0

I have an Iceberg table something like:

Columns: [custID,X, uniqueTransId ------]

[127, 2, a0, -----]

[127,2, a1, -----]

[127,3, a2, -----]

[127,4, a3, -----]

[127,5, a4, -----]

[128,6, a5, -----]

[129, 7, a6, -----]

[129, 8, a7, -----]

[130, 2, a8, -----]

[130, 2, a9, -----]

[Null, 3, a10, -----]

Result Columns: [custId, X, uniqueTransId, newField, ------]

[127, 2, a0, 2_3_4_5, -----]

[127, 2, a1, 2_3_4_5, ------]

[127, 3, a2, 2_4_5, ------]

[127, 4, a3, 2_3_5, ------]

[127, 5, a4, 2_3_4, ------]

[128, 6, a5, Null, ------]

[129, 7, a6, 8, ------]

[129, 8, a7, 7, ------]

[130, 2, a8, 2, ------]

[130, 2, a9, 2, ------]

[Null, 3, a10, Null, ------]

how can we achieve this?

This is kind of for same Customer ID, I need to put X of all instance other than the current one to a new column. For example: For custId 127, there are 4 rows and the Value of field X are 2, 3, 4, 5. For each row, i need the Value of field X of other transactions: For transaction a1, it will be 3,4 and 5. Similarly for transaction a2, it will be 2,4 and 5.

For custId 128, there are no matching rows where same custID is present, so there is no value for new Field and it should be set to Null in result.

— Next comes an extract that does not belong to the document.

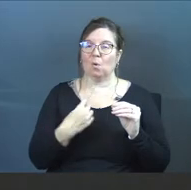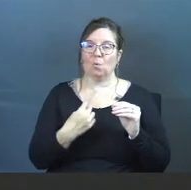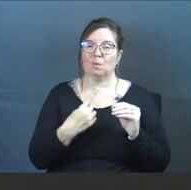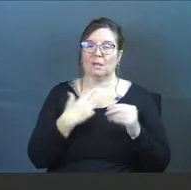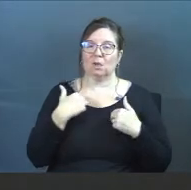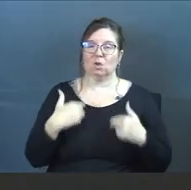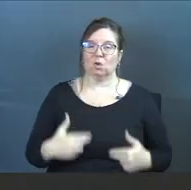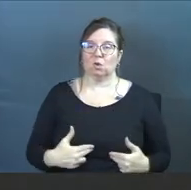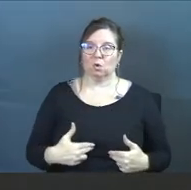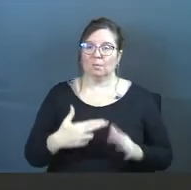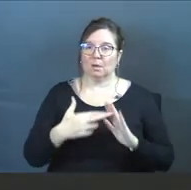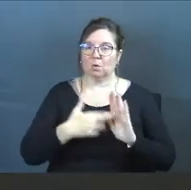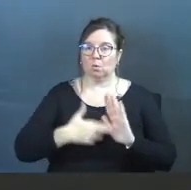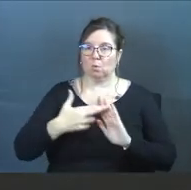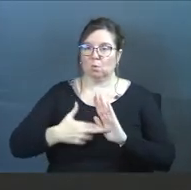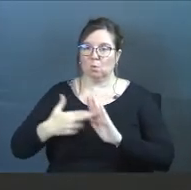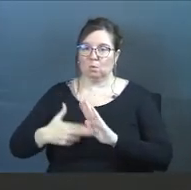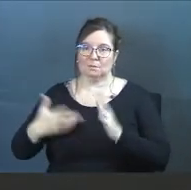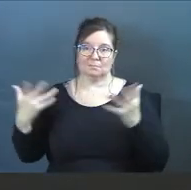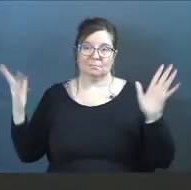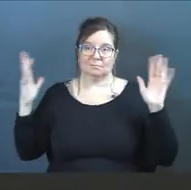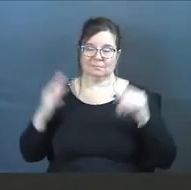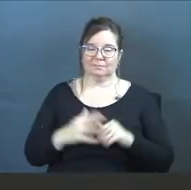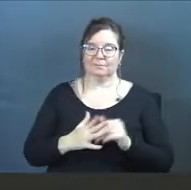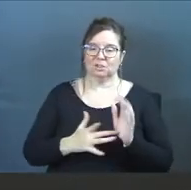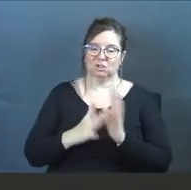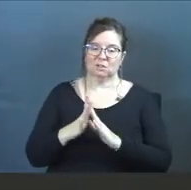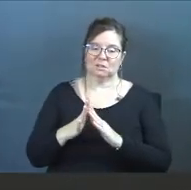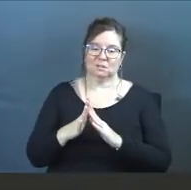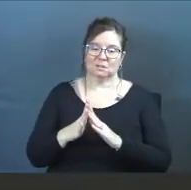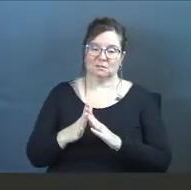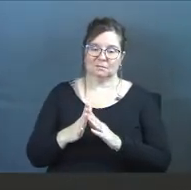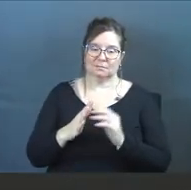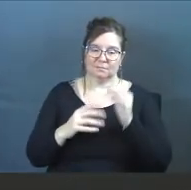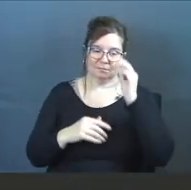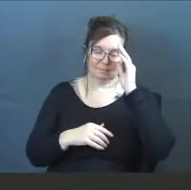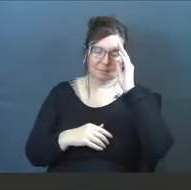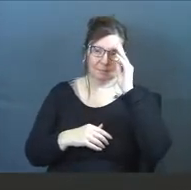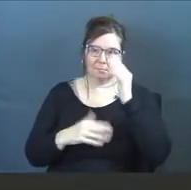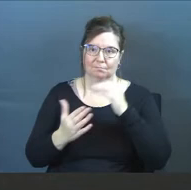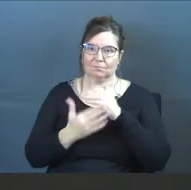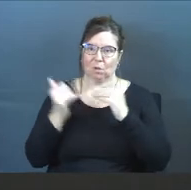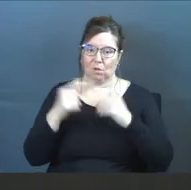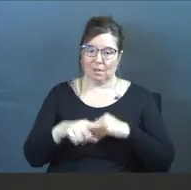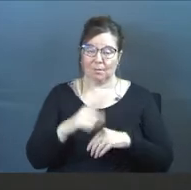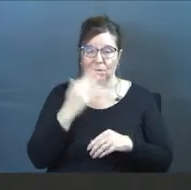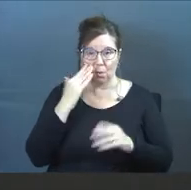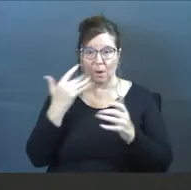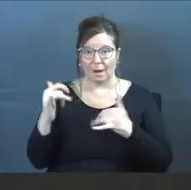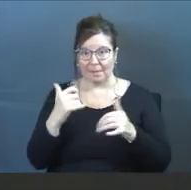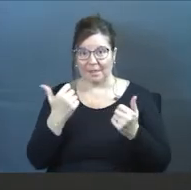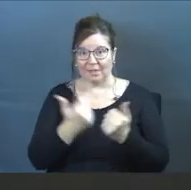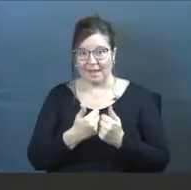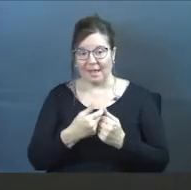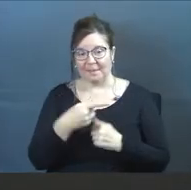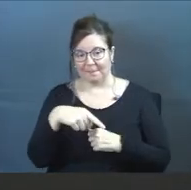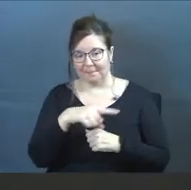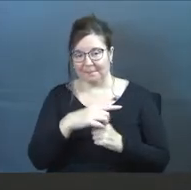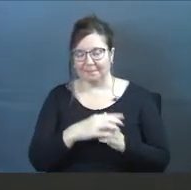human rules. Jesus calls them out. You know how to play the game.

May be it doesn't need a self join and some other query can do the work here, but with my limited understanding, it seems a self join problem.

Alok Singh
  • 31
  • 5
  • What is the actual question? How is a self-join relevant? Where do the values for `newfield` come from? (or are they supposed to be generated? if so, explain the logic). Without more information I fear this question cannot be answered. – Paul Maxwell Aug 08 '23 at 04:14
  • The value for newField come from field X from all other rows where custID is same. I have updated with more information. Please check – Alok Singh Aug 08 '23 at 04:18
  • How do you interact with the table normally (e.g. Spark, Hive, Presto) to perform SQL operations? What is the name of the table? – Paul Maxwell Aug 08 '23 at 04:24
  • We use Apache Spark to interact with the table. Table name can be taken as custTable – Alok Singh Aug 08 '23 at 04:26
  • https://stackoverflow.com/questions/76912694/extract-from-list-of-json This is not related to extension of this, but wanted you to take a look at that. – Alok Singh Aug 16 '23 at 10:30

1 Answers1

0

For SQL (untested):

SELECT
      t1.custID
    , t1.X
    , t1.uniqueTransId
    , concat_ws('_', collect_list(t2.X)) AS newfield
FROM custTable t1
LEFT JOIN custTable t2 ON t1.custID = t2.custID AND t1.X != t2.X
GROUP BY
      t1.custID
    , t1.X
    , t1.uniqueTransId
ORDER BY
      t1.custID
    , t1.X;

Here it is (in Postgres) as a fiddle: https://dbfiddle.uk/5vOBqjBA


original reply

Try the following - but note it is untested

from pyspark.sql import SparkSession
from pyspark.sql.functions import collect_list, array_remove, array_join, col

# Create a Spark session
spark = SparkSession.builder.getOrCreate()

df = spark.read.format("iceberg").load("custTable")

# group by 'custId' and collect all 'X' values into an array
df_grouped = df.groupBy("custId").agg(collect_list("X").alias("X_values"))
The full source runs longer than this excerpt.